- _Information given_

▬▬▬▬▬▬▬▬▬▬

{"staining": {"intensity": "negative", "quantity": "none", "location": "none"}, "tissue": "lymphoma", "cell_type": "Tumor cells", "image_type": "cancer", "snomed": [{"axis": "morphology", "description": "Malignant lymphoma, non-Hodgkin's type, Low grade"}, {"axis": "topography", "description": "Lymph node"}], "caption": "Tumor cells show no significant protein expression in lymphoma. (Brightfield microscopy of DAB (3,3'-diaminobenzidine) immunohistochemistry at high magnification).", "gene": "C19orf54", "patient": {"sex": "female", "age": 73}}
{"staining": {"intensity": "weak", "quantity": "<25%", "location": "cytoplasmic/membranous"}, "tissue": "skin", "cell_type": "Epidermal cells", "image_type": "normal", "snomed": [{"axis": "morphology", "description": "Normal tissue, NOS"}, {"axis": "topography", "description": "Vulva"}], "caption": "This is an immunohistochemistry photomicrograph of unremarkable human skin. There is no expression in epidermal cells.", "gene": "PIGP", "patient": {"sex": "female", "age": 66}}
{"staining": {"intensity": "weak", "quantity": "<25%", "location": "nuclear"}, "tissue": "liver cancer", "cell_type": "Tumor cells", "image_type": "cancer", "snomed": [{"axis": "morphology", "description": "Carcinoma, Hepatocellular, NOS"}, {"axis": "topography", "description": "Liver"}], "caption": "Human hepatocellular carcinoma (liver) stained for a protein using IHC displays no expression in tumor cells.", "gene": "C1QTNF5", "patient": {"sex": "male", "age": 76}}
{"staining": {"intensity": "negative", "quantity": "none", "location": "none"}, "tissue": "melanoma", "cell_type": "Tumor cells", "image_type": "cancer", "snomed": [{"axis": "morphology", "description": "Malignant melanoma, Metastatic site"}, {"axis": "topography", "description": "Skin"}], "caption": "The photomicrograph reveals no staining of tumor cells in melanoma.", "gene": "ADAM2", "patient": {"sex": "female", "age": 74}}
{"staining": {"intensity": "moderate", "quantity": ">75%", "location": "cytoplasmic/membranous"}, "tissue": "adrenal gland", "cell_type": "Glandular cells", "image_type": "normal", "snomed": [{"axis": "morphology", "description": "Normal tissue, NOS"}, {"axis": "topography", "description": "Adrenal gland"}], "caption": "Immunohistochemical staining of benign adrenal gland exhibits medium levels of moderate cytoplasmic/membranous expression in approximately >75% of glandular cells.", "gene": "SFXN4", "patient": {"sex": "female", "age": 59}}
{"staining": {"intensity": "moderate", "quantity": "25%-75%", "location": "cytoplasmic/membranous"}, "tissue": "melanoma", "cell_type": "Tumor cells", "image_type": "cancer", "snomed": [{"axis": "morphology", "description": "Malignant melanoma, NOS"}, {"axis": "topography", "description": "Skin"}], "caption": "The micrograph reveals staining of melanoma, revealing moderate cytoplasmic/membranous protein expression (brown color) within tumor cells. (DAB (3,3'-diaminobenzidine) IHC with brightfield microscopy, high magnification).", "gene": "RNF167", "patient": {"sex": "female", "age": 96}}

▬▬▬▬▬▬▬▬▬▬

- _What you should do_
Please copy each line of the records above in which the word "negative" can be found.

- _Answer box_
{"staining": {"intensity": "negative", "quantity": "none", "location": "none"}, "tissue": "lymphoma", "cell_type": "Tumor cells", "image_type": "cancer", "snomed": [{"axis": "morphology", "description": "Malignant lymphoma, non-Hodgkin's type, Low grade"}, {"axis": "topography", "description": "Lymph node"}], "caption": "Tumor cells show no significant protein expression in lymphoma. (Brightfield microscopy of DAB (3,3'-diaminobenzidine) immunohistochemistry at high magnification).", "gene": "C19orf54", "patient": {"sex": "female", "age": 73}}
{"staining": {"intensity": "negative", "quantity": "none", "location": "none"}, "tissue": "melanoma", "cell_type": "Tumor cells", "image_type": "cancer", "snomed": [{"axis": "morphology", "description": "Malignant melanoma, Metastatic site"}, {"axis": "topography", "description": "Skin"}], "caption": "The photomicrograph reveals no staining of tumor cells in melanoma.", "gene": "ADAM2", "patient": {"sex": "female", "age": 74}}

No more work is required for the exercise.